We were doing choreography for the musical and singing…and those two things are hard. Then you add whatever else on top of it. I have to take breaks and it’s kind of embarrassing. Also, I have to explain…there are times when I can’t walk in a straight line. It’s completely invisible and you wouldn’t be able to tell. It’s one of those things where it’s not always understood. So not only do I have to tell you that I have it, but then I also have to tell you what it is. And I think without informing them, it wouldn’t be fair to me because it’s a real disability.

 

She has received accommodations to be able to sit down or take breaks, but she expresses how there is still pressure to push through.

I think the number one thing that is hard is, you don’t get any more time, you know? There’s not much leeway with that. You’re told you can sit down and take breaks, but you don’t get that time back. Everybody else is going to keep moving. Which, I don’t wanna ruin anyone else’s rehearsal time, but it’s kind of frustrating because if you aren’t there, you lose time.

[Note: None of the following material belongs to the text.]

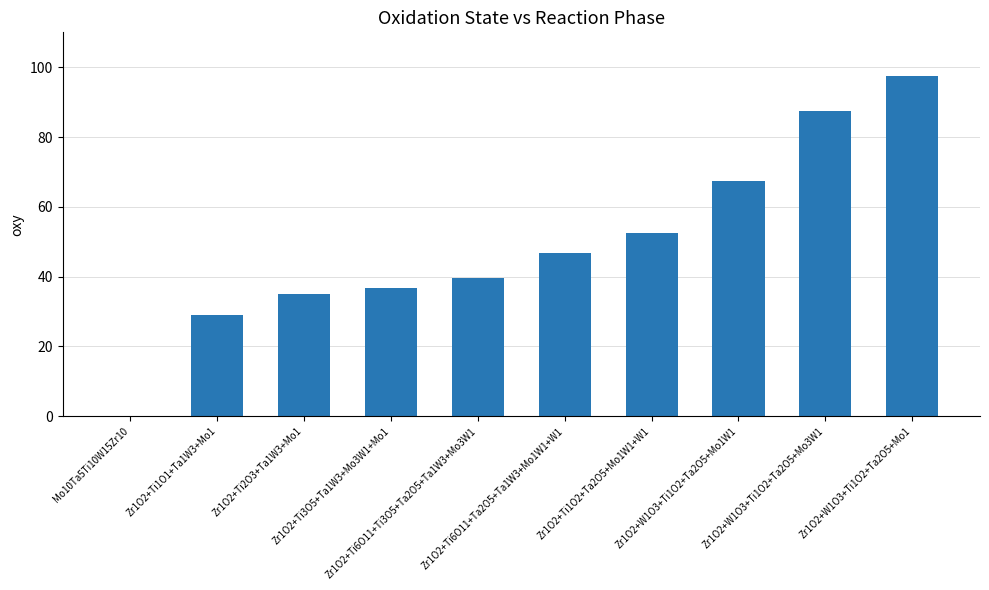

True or false: the data shows 0.0 at Mo10Ta5Ti10W15Zr10.

True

If you just power through it and then end up feeling awful, you won’t lose time. So it’s a hard decision. Do I want to feel horrible and actually get what I’m paying for and working for, or do I want to feel good, take breaks, and miss out?

 

She has found success in preparing for her performance and rehearsals by standing for at least 15 minutes beforehand “because that’s how long it takes for my heart to regulate.” She works on breath support and building stamina.

I just have to practice. I have to put in 50% more practice than everybody else to figure it out or get it right. It sounds awful, but you have to get used to it. You just have to practice not being okay and doing the thing.